The epidermal growth factor receptor (ErbB1 or EGFR) and the ErbB2 (HER2/neu) receptor represent the two main members of the tyrosine kinase type ErbB-receptors family. EGFR overexpression is associated with poor prognosis.24
Cetuximab is an anti-EGFR monoclonal antibody approved for the treatment of metastatic colorectal cancer and advanced squamous cell cancer of the head and neck, and a phase II study of cetuximab in combination with 5-FU, leucovorin and irinotecan in patients with untreated advanced gastric or OGJ adenocarcinoma, demonstrated activity of this treatment with an overall response rate of 44.1% with increased but acceptable toxicity.25,26 A phase II study to determine the feasibility and toxicity of the addition of cetuximab to paclitaxel, carboplatin and radiation for locally advanced oesophageal cancer demonstrated that cetuximab can be safely administered with concurrent chemoradiation with a complete clinical response rate of 70%.27
HER2/neu overexpression and gene amplification is also associated with a poor prognosis.28 Trastuzumab (herceptin) is a monoclonal antibody directed against ErbB2 receptor. A recent phase I/II trial of trastuzumab, paclitaxel, cisplatin and radiation for locally advanced, HER2-overexpressing oesophageal adenocarcinoma demonstrated that trastuzumab can be incorporated into a chemoradiotherapy regimen without an increase in toxicity, but due to small sample size it was not possible to determine whether the addition of trastuzumab improved loco-regional or distant control.29
Erlotinib (Tarceva) and gefitinib (Iressa) are orally active selective reversible inhibitors of EGFR tyrosine kinase. A recent phase II study of gefitinib monotherapy in advanced oesophageal adenocarcinoma demonstrated an overall clinical response rate of 11%.30 Microarray analysis on pre- and post-treatment tumour biopsies showed that gefitinib modulated the expression of multiple oncogenes, and decreased expression of Ki67 was also observed. The only published phase II trial of erlotinib studied 43 patients with advanced OGJ tumours and 25 patients with gastric cancers. Erlotinib was active in OGJ adenocarcinoma but inactive in gastric adenocarcinoma, with an overall response rate of approximately 10%.31
VEGF is the most potent EGF and is critical for angiogenesis.32 VEGF is overexpressed in 30%–60% of patients with oesophageal cancers, and over-expression of VEGF is associated with poor outcomes in patients undergoing curative resections.33 Bevacizumab (Avastin) is a recombinant humanised monoclonal antibody that binds to all isoforms of human VEGF, thereby neutralising VEGF and inhibiting its angiogenic activity.32 A multicentre phase II trial of bevacizumab, irinotecan and cisplatin in metastatic gastric and junctional adenocarcinoma patients demonstrated an overall response rate of 65%, and the median time to disease progression was improved by 75%.34 A caveat was that in this series the addition of bevacizumab to chemotherapy was associated with two cases of gastric perforation and 12 thromboembolic events have been reported.
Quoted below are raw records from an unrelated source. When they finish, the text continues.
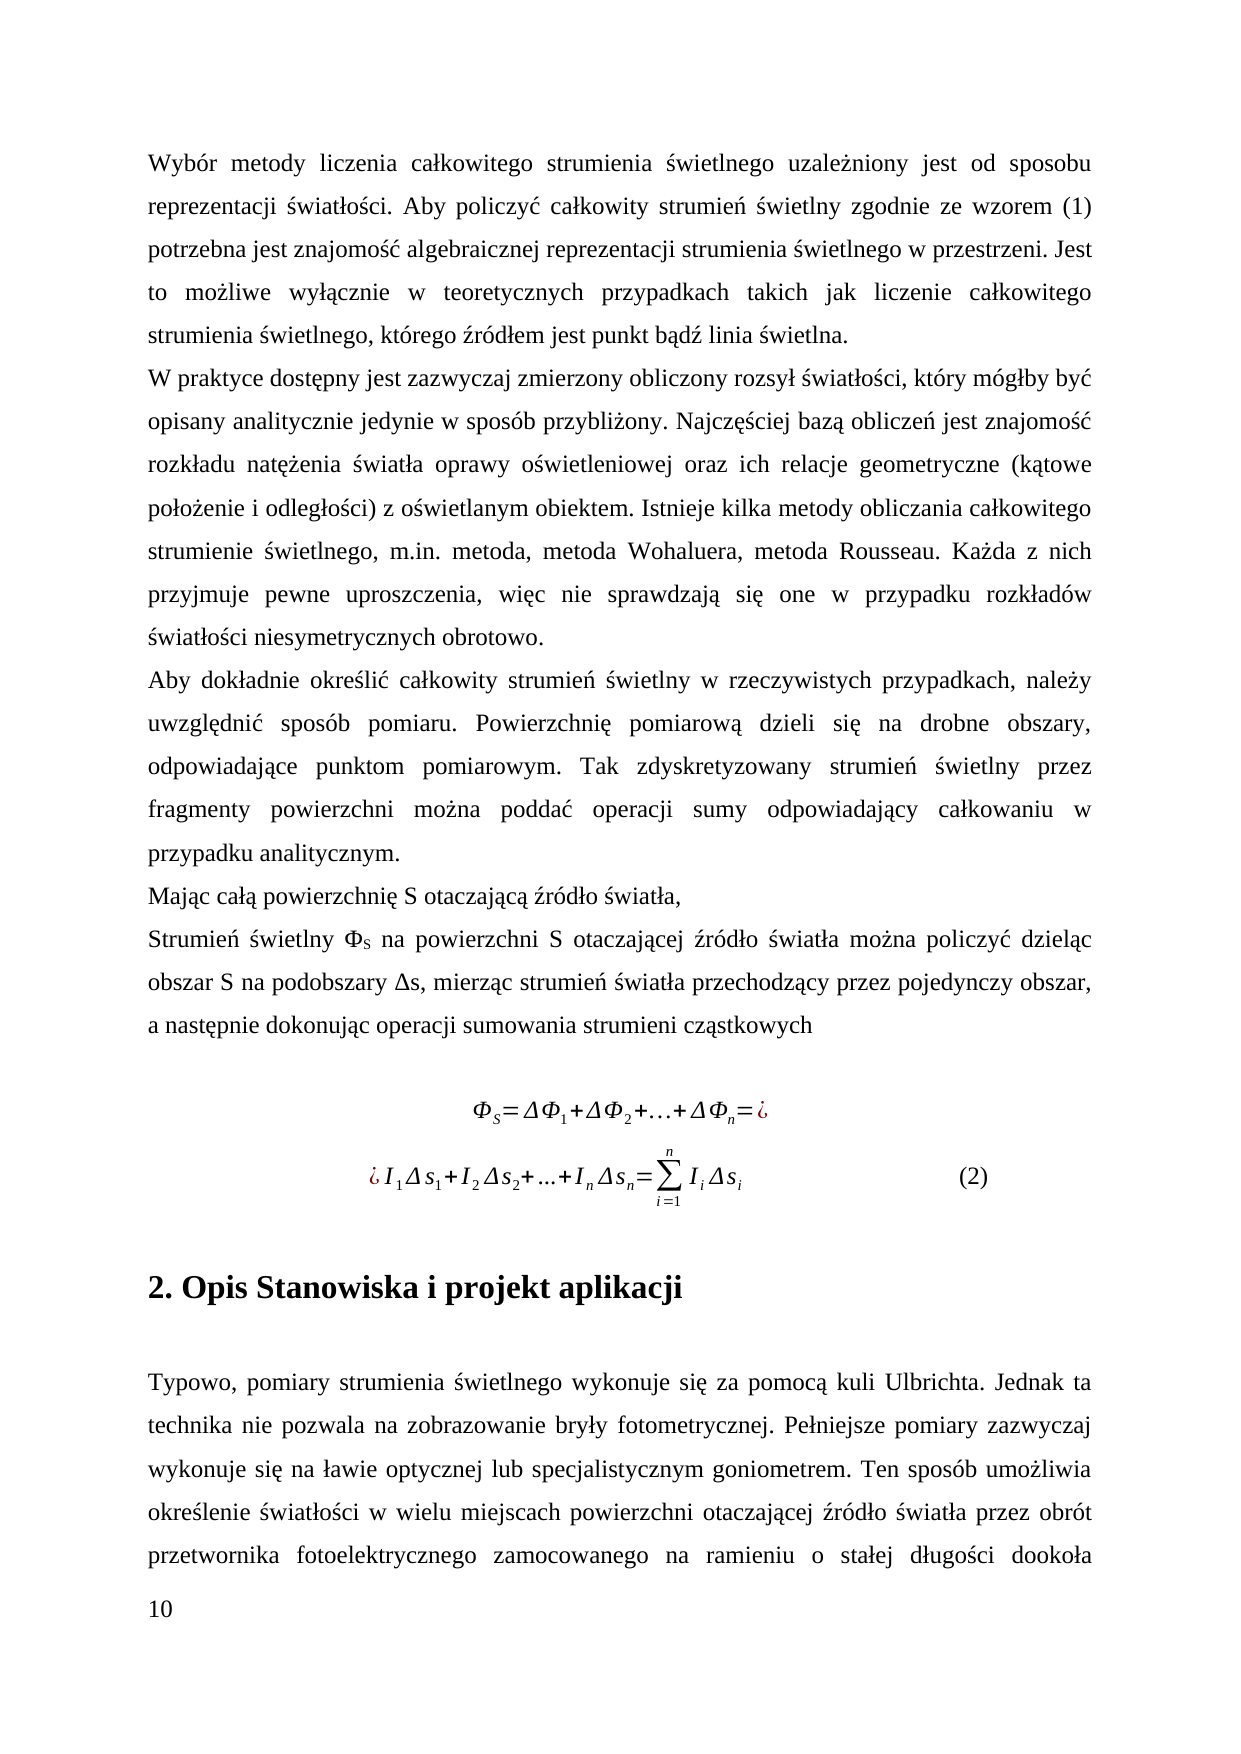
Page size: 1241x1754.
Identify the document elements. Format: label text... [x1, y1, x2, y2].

text Typowo, pomiary strumienia świetlnego wykonuje się za pomocą kuli Ulbrichta. Jednak ta technika nie pozwala na zobrazowanie bryły fotometrycznej. Pełniejsze pomiary zazwyczaj wykonuje się na ławie optycznej lub specjalistycznym goniometrem. Ten sposób umożliwia określenie światłości w wielu miejscach powierzchni otaczającej źródło światła przez obrót przetwornika fotoelektrycznego zamocowanego na ramieniu o stałej długości dookoła nieruchomo zamontowanego źródła światła. Położenie źródła światła zmienia się jedynie przez obrót dookoła osi pionowej o kąt β, natomiast przez obrót ramienia dookoła osi poziomej zmienia się położenie przetwornika fotoelektrycznego o kąt α [11]. [148, 1367, 1093, 1569]
text Mając całą powierzchnię S otaczającą źródło światła, [148, 881, 1093, 909]
text Wybór metody liczenia całkowitego strumienia świetlnego uzależniony jest od sposobu reprezentacji światłości. Aby policzyć całkowity strumień świetlny zgodnie ze wzorem (1) potrzebna jest znajomość algebraicznej reprezentacji strumienia świetlnego w przestrzeni. Jest to możliwe wyłącznie w teoretycznych przypadkach takich jak liczenie całkowitego strumienia świetlnego, którego źródłem jest punkt bądź linia świetlna. [148, 148, 1093, 349]
text Aby dokładnie określić całkowity strumień świetlny w rzeczywistych przypadkach, należy uwzględnić sposób pomiaru. Powierzchnię pomiarową dzieli się na drobne obszary, odpowiadające punktom pomiarowym. Tak zdyskretyzowany strumień świetlny przez fragmenty powierzchni można poddać operacji sumy odpowiadający całkowaniu w przypadku analitycznym. [148, 665, 1093, 866]
text W praktyce dostępny jest zazwyczaj zmierzony obliczony rozsył światłości, który mógłby być opisany analitycznie jedynie w sposób przybliżony. Najczęściej bazą obliczeń jest znajomość rozkładu natężenia światła oprawy oświetleniowej oraz ich relacje geometryczne (kątowe położenie i odległości) z oświetlanym obiektem. Istnieje kilka metody obliczania całkowitego strumienie świetlnego, m.in. metoda, metoda Wohaluera, metoda Rousseau. Każda z nich przyjmuje pewne uproszczenia, więc nie sprawdzają się one w przypadku rozkładów światłości niesymetrycznych obrotowo. [148, 363, 1093, 651]
subtitle 2. Opis Stanowiska i projekt aplikacji [148, 1267, 1093, 1305]
text Strumień świetlny ΦS na powierzchni S otaczającej źródło światła można policzyć dzieląc obszar S na podobszary Δs, mierząc strumień światła przechodzący przez pojedynczy obszar, a następnie dokonując operacji sumowania strumieni cząstkowych [148, 924, 1093, 1039]
text (2) [295, 1142, 1093, 1209]
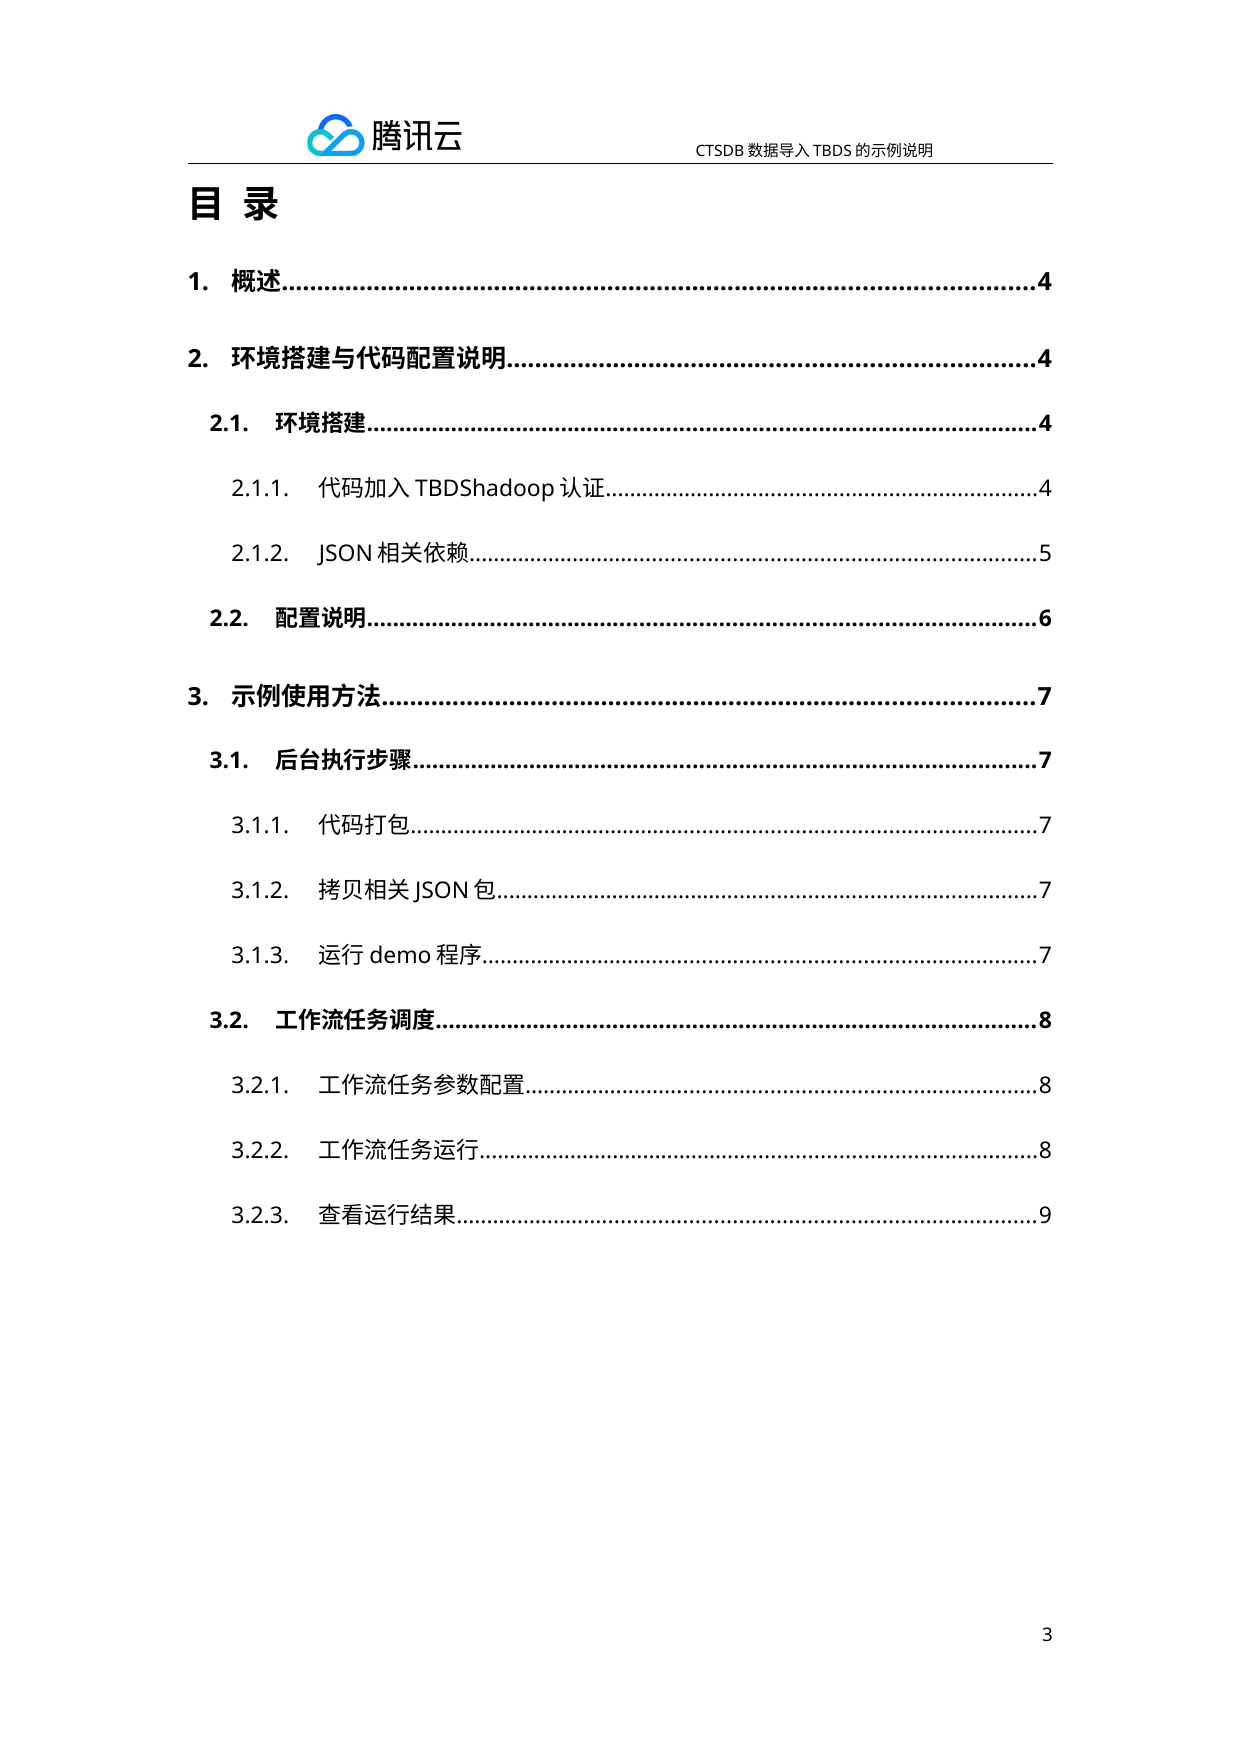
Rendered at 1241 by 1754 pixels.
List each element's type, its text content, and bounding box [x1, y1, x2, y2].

text 2.1.1. 代码加入TBDShadoop认证 4 [231, 454, 1053, 519]
text 3.1.3. 运行demo程序 7 [231, 922, 1053, 987]
text 3.1.1. 代码打包 7 [231, 792, 1053, 857]
text 3.1.2. 拷贝相关JSON包 7 [231, 857, 1053, 922]
text 3. 示例使用方法 7 [187, 662, 1053, 727]
text 3.2.2. 工作流任务运行 8 [231, 1117, 1053, 1182]
picture [307, 114, 462, 156]
text 3.2. 工作流任务调度 8 [209, 987, 1053, 1052]
text 1. 概述 4 [187, 247, 1053, 312]
text 3.1. 后台执行步骤 7 [209, 727, 1053, 792]
text 2.1.2. JSON相关依赖 5 [231, 519, 1053, 584]
text 3.2.3. 查看运行结果 9 [231, 1182, 1053, 1247]
text 2. 环境搭建与代码配置说明 4 [187, 324, 1053, 389]
text 2.1. 环境搭建 4 [209, 389, 1053, 454]
text 2.2. 配置说明 6 [209, 584, 1053, 649]
text 3.2.1. 工作流任务参数配置 8 [231, 1052, 1053, 1117]
text 目 录 [187, 169, 1053, 234]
The incorporation of anti-EGFR and anti-VEGF monoclonal antibody therapies (see Table 3) and EGFR tyrosine kinase inhibitors (see Table 4) into multimodal therapies for resectable oesophageal adenocarcinoma is ongoing, and results from these phase II trials are eagerly awaited. Should these trials yield positive results, the development of well-designed, adequately powered, multicentre phase III studies will be a priority.